Contractors working in London’s financial sector are expected to regularly work over their contracted hours. However, in return contractors gain flexible working conditions, and for over two thirds of contractors there is no, or only some, impact on their work life balance.
This is according to a new survey of financial contractors by recruiter Morgan McKinley that also highlights most contractors feel obligated to work these extra hours and believe they remain highly productive during the extra time they put in.
“The statistics show that a culture of long working hours is still inherent in the City, even among contractors,” notes Morgan McKinley operations director Hakan Enver. “However, it’s interesting that a high proportion of contractors report that they believe the extra hours worked are productive.”
What hours do financial contractors work?
In its survey of over 200 London-based contractors across sub disciplines such as project and change, accounting and finance, operations, compliance, human resources and risk, Morgan McKinley shows that contracted hours mostly vary between 22 and 42 hours per week:
- 56% are contracted to work just short of the classic contracting day, totalling of 33-37 hours per week
- 36% have contracts specifying between 38-42 hours per week
- A small number of contractors are required to work more than 43 hours per week, and others between 24-32 hours, or less than 24 hours.
When asked what hours they actually worked, the results were surprising:
- An astonishing 76.5% of contractors work more than their contracted hours
- Only 23% of contractors work the same as their contracted hours
- Less than 1% work less than their contracted hours.
Interestingly, nearly two thirds of contractors felt obligated or very obligated to put in extra time, whereas only one in five felt ‘not at all obligated’ to work in excess of their contracted hours.

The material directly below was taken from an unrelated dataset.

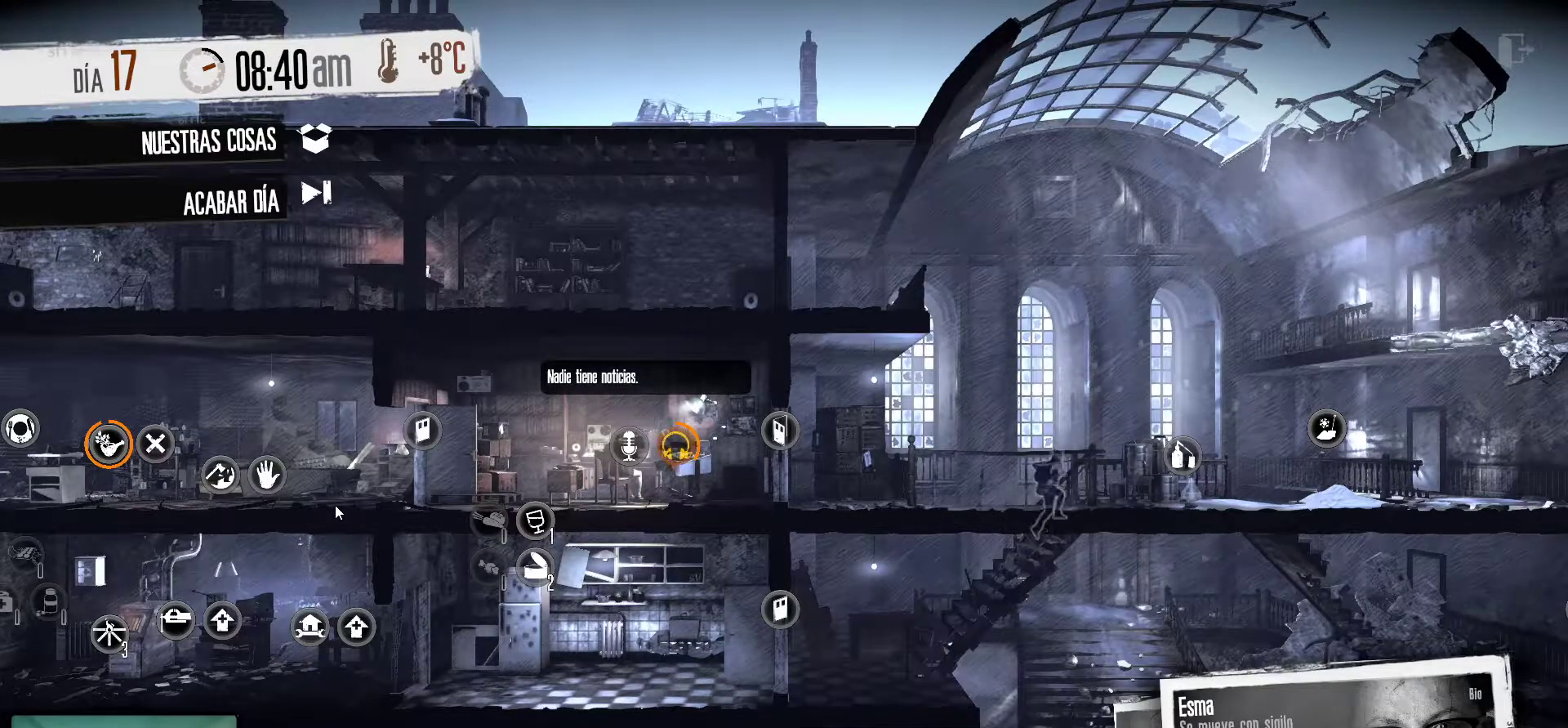
{"keys": [], "mouse": [], "mouse_move": "still", "events": []}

The statistics show that a culture of long working hours is still inherent in the City, even among contractors
Hakan Enver, Morgan McKinley
However, there are upsides, as Enver highlights: “Contractors who are paid on an hourly rate should not be too concerned about long hours as they will get paid for them.”
Some contracting roles are more demanding than other
When the responses are analysed according to the contractor’s role, it becomes apparent that some positions are more demanding than others. For example, 86% of project and change management contractors work more than their contracted hours, but only 40% of HR contractors do.
Furthermore, 29% of project and change management contractors feel ‘very obligated’ to work more than their contracted hours. No HR contractors feel very obligated to work more than their contracted hours, although 40% feel obligated.
Enver believes that the extra work put in by contractors may be: “…signifying the emphasis on temporary staff to prove their worth and make a difference in the role they’re undertaking.”
The impact of long hours on productivity and work life balance
Despite these long hours, contractors feel they are making a difference and it is not just ‘presenteeism’ that keeps them there before and after hours. 57% feel this way, confirming that they are productive during the extra hours they work.
Only a quarter of contractors don’t believe that they are productive during that time, and just under a fifth is not sure what impact the extra hours have on their productivity.
The impact of these long hours on contractors themselves is variable. Only 14% believe that working over the odds has no impact on their work life balance, and 42% say there is some impact on their work life balance. Slightly concerning is that 26% also believe that the extra hours impact a lot on their work life balance.
What contractors get in return for their commitment
In return, it seems that finance contractors benefit from a range of flexible working conditions. These include:
- 50% of contractors can work from home
- 58% can vary their working day’s start and finish times
- 14% are able to work a four day week
- 10% can work on job share basis.
“City employers are evidently waking up to the fact that contractors demand a work life balance just as permanent staff do,” continues Enver, “and there are options available for temporary professionals to help achieve this, such as home working, flexi-time and four day weeks.”
Contractors of course need to be aware of the IR35 implications of any ‘benefits’ that they receive. Flexible starts and finish times and working from home could be positive indicators that a contractor is outside of IR35, but only if this flexibility is granted without permission required and is not a mainstream employee benefit.
Enver concludes: “It would appear that the vast majority of contractors feel they have no choice but to work longer than their contracted hours, and in this case, it’s certainly worth them being aware of the options available to ensure they are adequately compensated.”